** TRECHO DO TEXTO **

+ + + + + + +

O recado de Abel Ferreira

De fato, historicamente, clubes, federações, dirigentes e os próprios jogadores fizeram vistas grossas às más condições dos gramados brasileiros, negligenciando investimentos para obter campos perfeitos. Ainda hoje, no ápice do profissionalismo, dá para se contar nos dedos quantos estádios brasileiros de jogos da Série A têm gramados que merecem elogios.

Neste particular, vale lembrar uma advertência feita pelo técnico Abel Ferreira, do Palmeiras, quando os adversários que perdem no Allianz Parque sempre levantam como desculpa o fato de o Palmeiras ter a seu favor um gramado sintético.

“Quando todos os clubes do Brasil tiverem um gramado igual ao do estádio do Corinthians, poderemos falar sobre os gramados sintéticos dos outros estádios”, disse o português.

E aí ainda cabe uma ressalva: o gramado da Neo Química Arena não é 100% natural, e sim uma solução híbrida que mistura grama natural e fios sintéticos entrelaçados. Mas é, de longe, o campo de jogo que mais se assemelha ao padrão adotado nos estádios das principais ligas do mundo, especialmente as da Europa.

Não há comprovação contra o sintético

É possível imaginar também que o repúdio presente dos atletas aos gramados sintéticos tenha relação com o risco de contusões, sendo elas mais prováveis nesse tipo de piso do que na grama natural. Será mesmo verdade ou é apenas suposição?

+ + + + + + +

** AÇÕES NECESSÁRIAS **
1) Segundo o trecho sobre gramados, que tipo de gramado tem a Neo Química Arena?
2) Por favor, transcreva sem alterações a parte do trecho sobre gramados entre "E aí ainda cabe" e "as da Europa.", ambos inclusive.
A listagem não tem relação com o trecho sobre gramados.

** MATERIAL **
+ + + + + + +

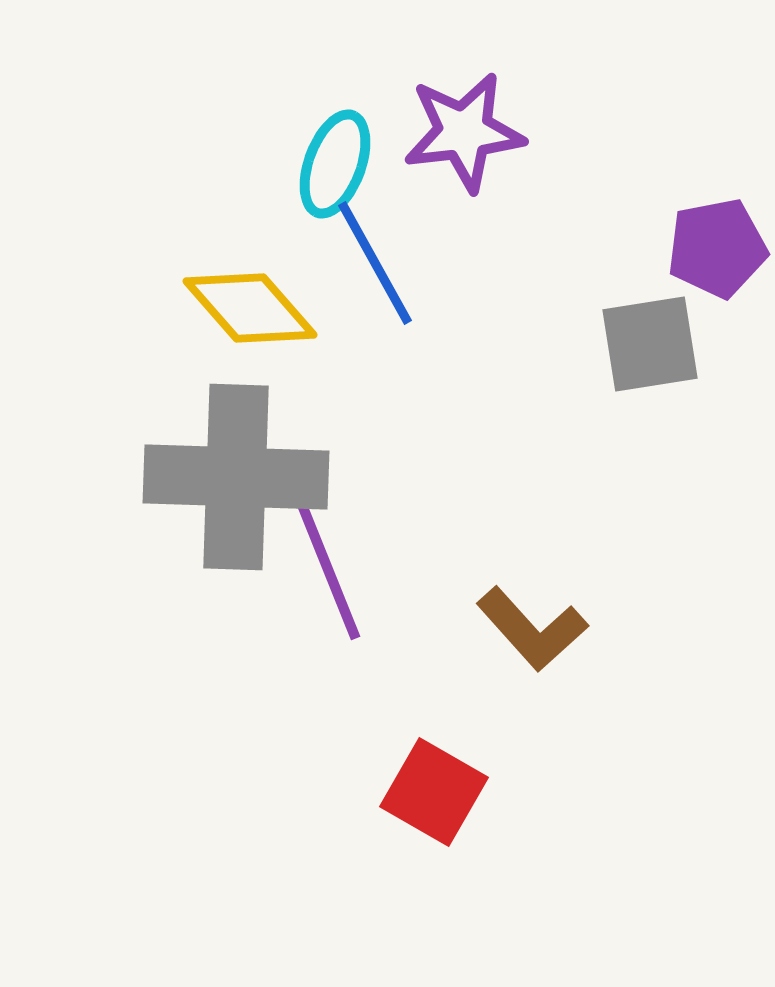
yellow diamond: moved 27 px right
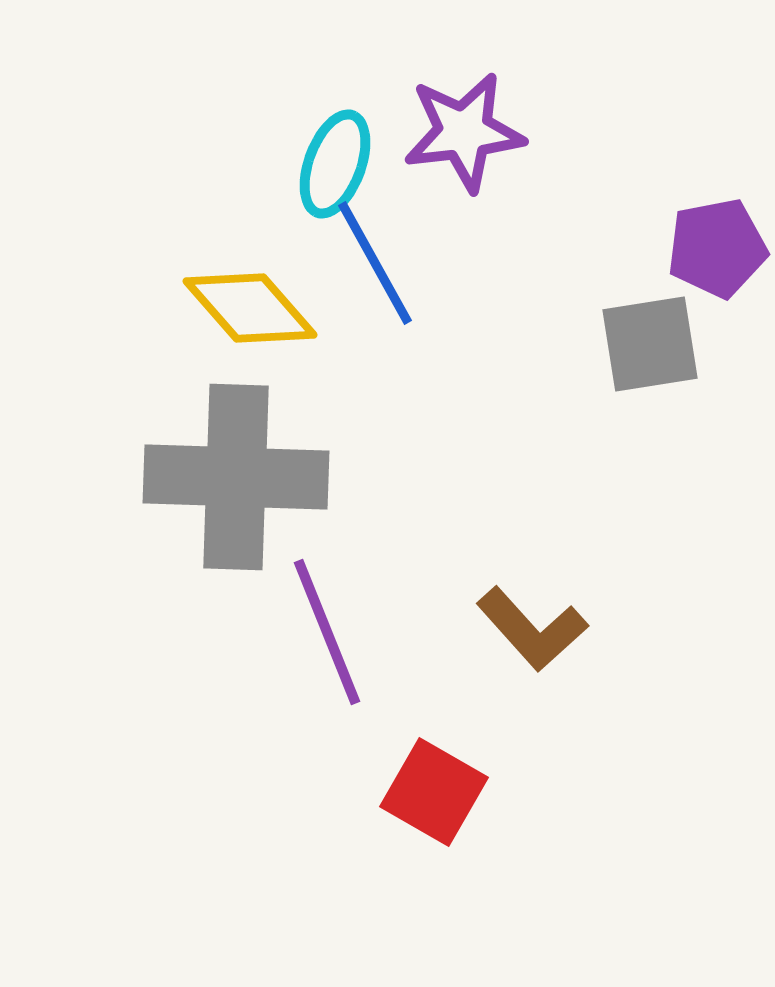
purple line: moved 65 px down
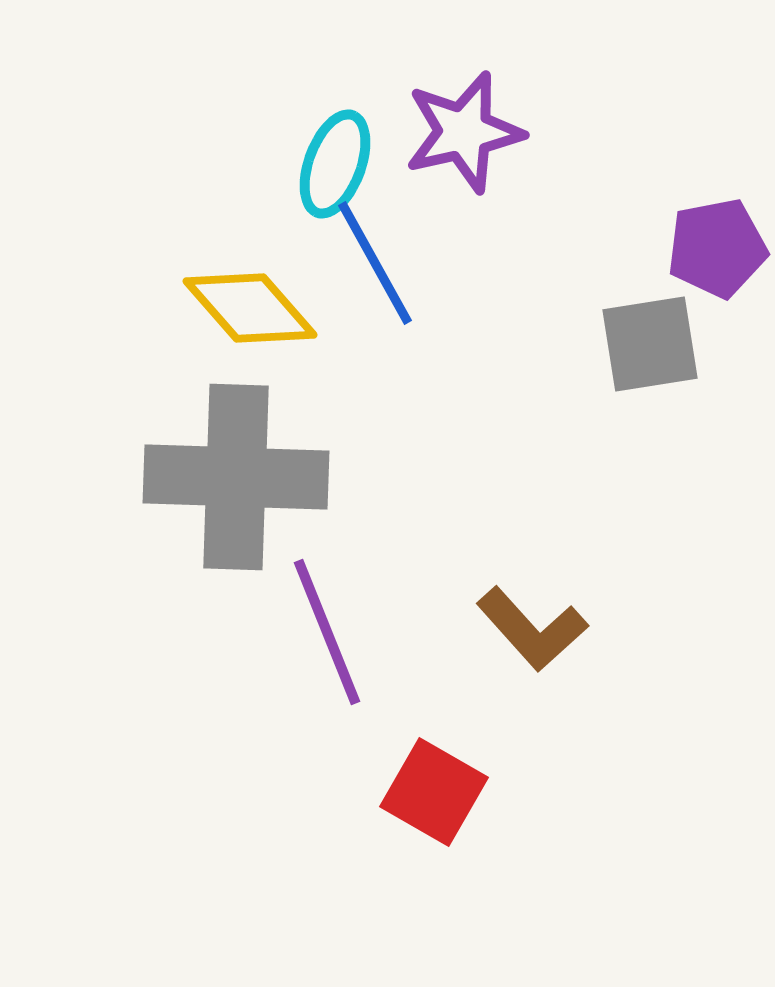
purple star: rotated 6 degrees counterclockwise
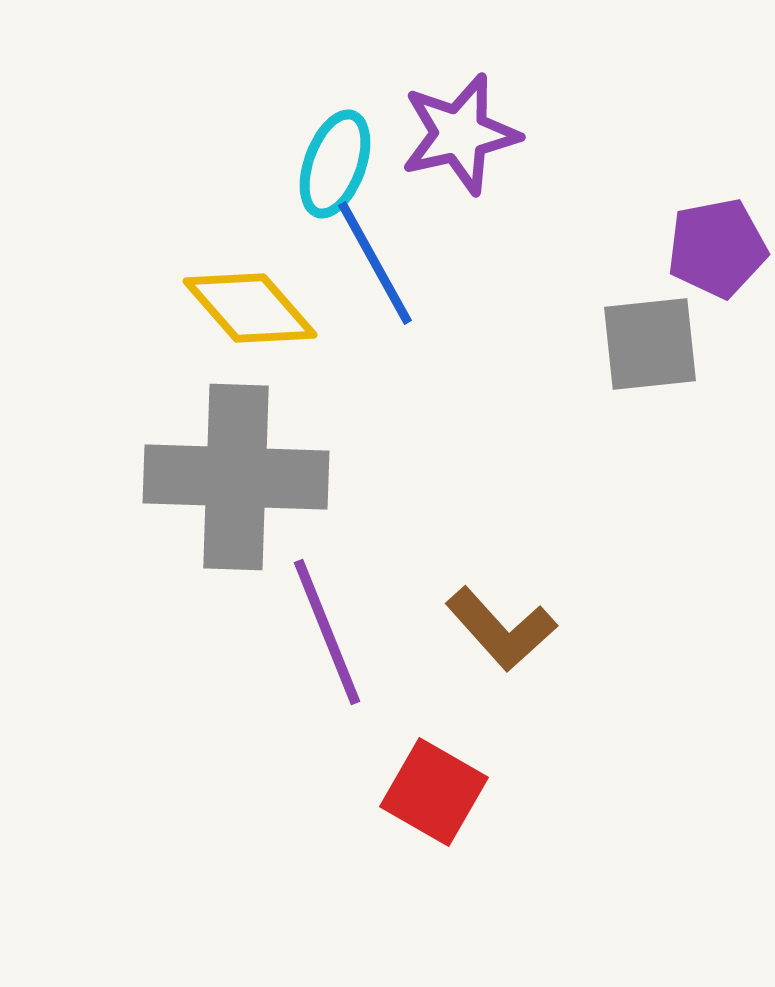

+ + + + + + +

** RESPOSTAS ESPERADAS **
1) Uma solução híbrida que mistura grama natural e fios sintéticos entrelaçados.

2)
E aí ainda cabe uma ressalva: o gramado da Neo Química Arena não é 100% natural, e sim uma solução híbrida que mistura grama natural e fios sintéticos entrelaçados. Mas é, de longe, o campo de jogo que mais se assemelha ao padrão adotado nos estádios das principais ligas do mundo, especialmente as da Europa.